> [INSTRUCTION]: Wherever the string "absolute" appears in the records, return the line that holds it.

DATA FOR ANALYSIS Start Marker

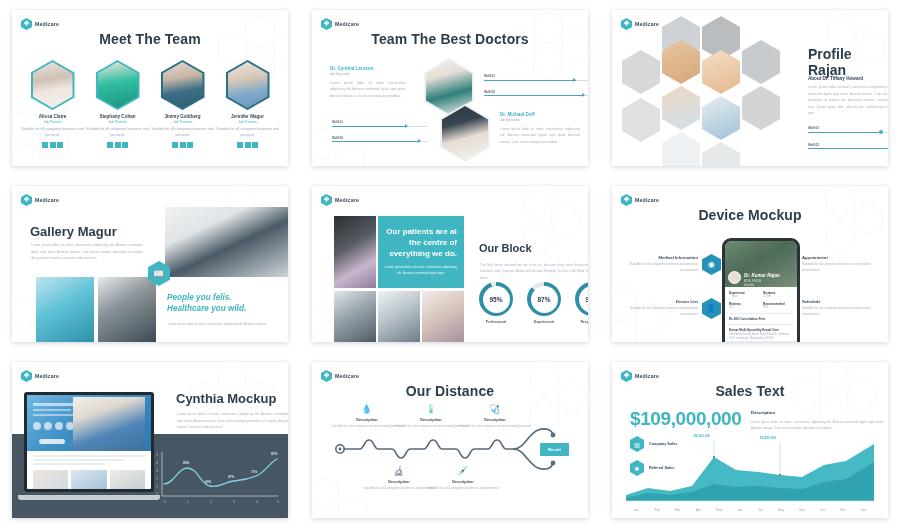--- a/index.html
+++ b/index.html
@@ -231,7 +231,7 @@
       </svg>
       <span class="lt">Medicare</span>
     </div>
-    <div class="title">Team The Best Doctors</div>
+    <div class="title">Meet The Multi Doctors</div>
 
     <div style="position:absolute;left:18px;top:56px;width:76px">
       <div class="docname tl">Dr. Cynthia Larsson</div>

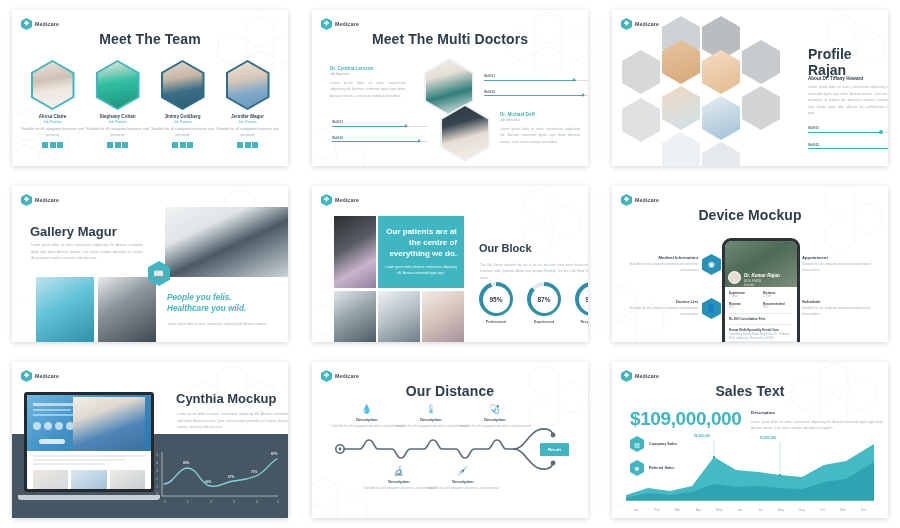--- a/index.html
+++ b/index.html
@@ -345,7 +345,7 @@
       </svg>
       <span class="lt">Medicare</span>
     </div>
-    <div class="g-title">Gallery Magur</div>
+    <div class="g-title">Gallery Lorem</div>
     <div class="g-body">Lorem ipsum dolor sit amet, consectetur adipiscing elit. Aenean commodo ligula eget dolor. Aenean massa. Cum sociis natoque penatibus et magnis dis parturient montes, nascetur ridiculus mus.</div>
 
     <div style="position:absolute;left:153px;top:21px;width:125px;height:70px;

DATA FOR ANALYSIS End Marker

> [SOLUTION BELOW]:
     <div style="position:absolute;left:18px;top:56px;width:76px">
     <div style="position:absolute;left:153px;top:21px;width:125px;height:70px;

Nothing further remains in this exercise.